▶ _Problème à traiter_:
Répondez à ces questions à partir de l'extrait ci-dessous :
(a) Dans quelle proportion des cas la sténose de l'artère rénale est-elle athéromateuse ?
(b) Quel est le taux de complications de l'angioplastie dans la sténose secondaire à une dysplasie fibromusculaire ?
(c) Combien de patients l'étude ASTRAL comptait-elle ?

A l’inverse, une kaliurèse des 24 heures› 20 mmol signe une perte potassique d’origine rénale et conduit à explorer le système rénine-aldostérone. Pour être interprétables, les dosages de rénine et d’aldostérone doivent être réalisés dans des conditions très strictes : correction du déficit potassique (car l’hypokaliémie peut freiner la sécrétion d’aldostérone), décubitus depuis au moins une heure, régime normosodé, neutralité thérapeutique.
Les résultats permettront alors de s’orienter soit vers un hyperaldostéronisme primaire (adénome de Conn, hyperplasie idiopathique surrénalienne uni- ou bilatérale), soit vers un hyperaldostéronisme secondaire (lié notamment à une sténose de l’artère rénale ou une tumeur à rénine), une intoxication à la réglisse, un hypercortisolisme (syndrome de Cushing franc ou fruste, corticosurrénalome) ou une cause génétique (hyperaldostéronisme sensible à la dexaméthasone, excès apparent en minéralocorticoïdes ou apparent mineralocorticid excess des Anglo-saxons [AME], avec un déficit ou une diminution marquée de l’activité de la 11 bêta-hydroxystéroïde déshydrogénase de type 2 (11 bêta-HSD2), syndrome de Liddle, généralement dépisté en pédiatrie).
Sténose de l’artère rénale.
La réalisation du bilan d’une HTA peut conduire à la découverte d’une sténose de l’artère rénale, dont deux types doivent être distingués.
La sténose secondaire à une dysplasie fibromusculaire, dont la mise en évidence impose de rechercher des lésions associées asymptomatiques, en particulier cervico-encéphaliques (présentes dans de 20 à 30 % des cas). L’interrogatoire du patient permet de retrouver un antécédent familial (HTA précoce, dissection, AVC...) dans de 10 à 15 % des cas.
Dans ce cadre, comme cela a été bien souligné par une méta-analyse récente (1), une angioplastie (préférentiellement sans pose de stent) doit être réalisée chaque fois que possible en présence d’une sténose significative, d’une HTA récente, résistante au traitement ou en cas de souffrance rénale. Le taux de complications est élevé, de l’ordre de 16 %, ce qui souligne l’importance de confier le geste à des mains expertes. Le patient doit bénéficier d’un suivi régulier, car les resténoses sont fréquentes. Si l’angioplastie n’est pas réalisée, le patient doit bénéficier d’une surveillance biologique et rénale annuelle (taille du rein).
Le plus souvent (90 % des cas), il s’agit d’une sténose athéromateuse, pour laquelle une angioplastie avec pose de stent est de plus en plus souvent été réalisée alors que les recommandations américaines de 2005 (American Heart Association et American College of Cardiology) restaient très prudentes sur ses indications potentielles. Deux études publiées depuis remettent en question la place de l’angioplastie :
– STAR (140 patients), qui n’a pas montré de bénéfice de l’angioplastie sur la mortalité, le pronostic rénal et le contrôle tensionnel, le geste ayant entraîné plusieurs accidents mortels ;
– et ASTRAL (800 patients), dans laquelle il y a eu 3 % de complications procédurales graves, sans bénéfice comparativement au traitement médicamenteux, quels que soient les sous-groupes de patients. Parallèlement, les données de registres confirment l’efficacité du traitement par un bloqueur du système rénine-angiotensine. « Nous attendons aujourd’hui les résultats de l’étude CORAL, qui pourraient nous éclairer sur la meilleure stratégie thérapeutique des sténoses athéromateuses de l’artère rénale », a conclu le Pr Guillaume Bobrie.
D’après les communications des Prs Jean-Pierre Fauvel, néphrologue (Lyon) et Guillaume Bobrie, néphrologue (Paris).
(1) Trinquart L et coll. Hypertension 2010;56(3):525-32.

▶ _Entrées du jeu de données_:

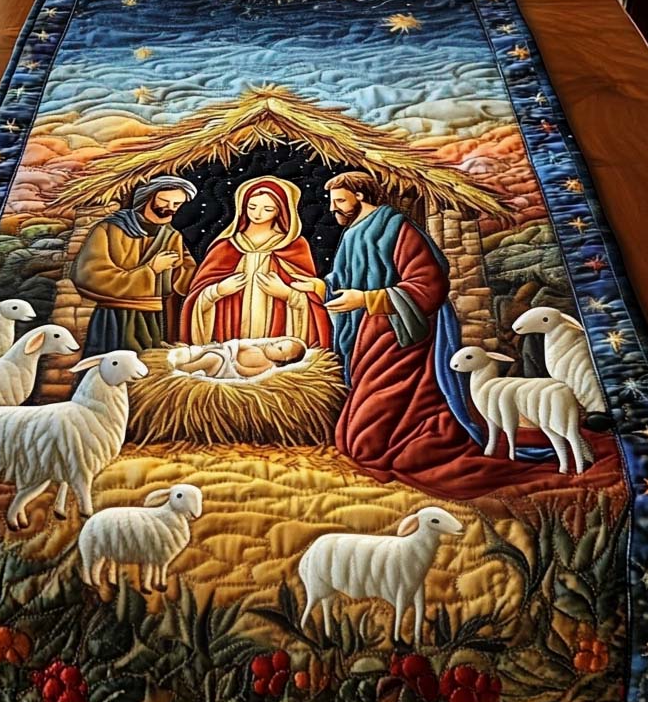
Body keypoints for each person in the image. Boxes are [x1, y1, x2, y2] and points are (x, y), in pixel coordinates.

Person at [291, 172, 609, 499]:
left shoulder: (395, 228)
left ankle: (427, 439)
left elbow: (428, 283)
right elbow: (347, 280)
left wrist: (368, 299)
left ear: (360, 195)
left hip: (402, 332)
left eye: (339, 200)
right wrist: (319, 287)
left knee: (368, 439)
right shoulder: (353, 232)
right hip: (369, 334)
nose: (333, 208)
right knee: (352, 437)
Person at [180, 176, 331, 347]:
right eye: (252, 207)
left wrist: (288, 294)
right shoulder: (226, 246)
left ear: (280, 211)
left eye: (268, 209)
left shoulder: (294, 246)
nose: (257, 214)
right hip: (230, 337)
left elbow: (312, 297)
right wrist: (218, 291)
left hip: (278, 341)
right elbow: (196, 295)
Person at [72, 175, 197, 354]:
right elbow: (89, 276)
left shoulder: (171, 235)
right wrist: (151, 270)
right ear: (147, 198)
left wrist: (178, 271)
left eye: (177, 204)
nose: (170, 208)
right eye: (164, 201)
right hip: (117, 317)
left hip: (158, 318)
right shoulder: (109, 229)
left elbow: (188, 278)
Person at [176, 337, 307, 380]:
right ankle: (194, 364)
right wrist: (234, 347)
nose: (272, 345)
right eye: (275, 343)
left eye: (279, 348)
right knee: (212, 354)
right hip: (228, 355)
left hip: (226, 368)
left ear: (284, 359)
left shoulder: (268, 365)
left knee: (213, 358)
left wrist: (237, 367)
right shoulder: (259, 348)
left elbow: (250, 372)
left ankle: (188, 368)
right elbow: (240, 345)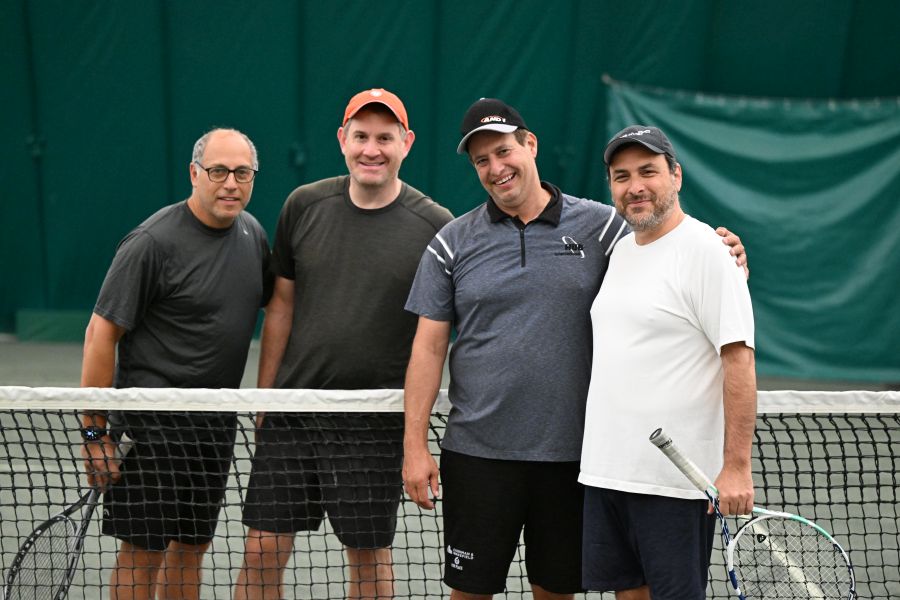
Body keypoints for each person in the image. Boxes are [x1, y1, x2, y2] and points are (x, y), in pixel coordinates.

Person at [402, 99, 748, 600]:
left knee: (556, 591)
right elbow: (428, 350)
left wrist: (726, 252)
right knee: (468, 593)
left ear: (530, 145)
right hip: (478, 456)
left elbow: (666, 240)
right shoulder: (451, 242)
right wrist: (414, 447)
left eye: (504, 151)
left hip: (574, 460)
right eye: (482, 160)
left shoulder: (604, 228)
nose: (496, 168)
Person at [234, 88, 453, 600]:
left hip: (373, 423)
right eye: (361, 137)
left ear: (406, 143)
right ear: (342, 140)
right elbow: (281, 307)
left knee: (367, 556)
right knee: (261, 550)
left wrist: (414, 435)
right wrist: (267, 397)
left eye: (384, 138)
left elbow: (436, 338)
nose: (371, 149)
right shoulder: (303, 205)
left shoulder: (435, 226)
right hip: (293, 413)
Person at [79, 127, 272, 600]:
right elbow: (101, 333)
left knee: (192, 547)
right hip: (152, 429)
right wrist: (94, 434)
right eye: (218, 171)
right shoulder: (152, 242)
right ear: (194, 174)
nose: (230, 183)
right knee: (142, 553)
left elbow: (281, 306)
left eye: (242, 173)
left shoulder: (252, 234)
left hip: (214, 426)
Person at [578, 126, 757, 599]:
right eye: (621, 176)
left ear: (676, 176)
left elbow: (739, 362)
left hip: (674, 485)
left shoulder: (709, 252)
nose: (634, 186)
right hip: (606, 471)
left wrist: (736, 466)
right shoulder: (620, 251)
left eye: (648, 172)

▶ _Résultat attendu_:
(a) Dans 90 % des cas.
(b) De l'ordre de 16 %.
(c) 800 patients.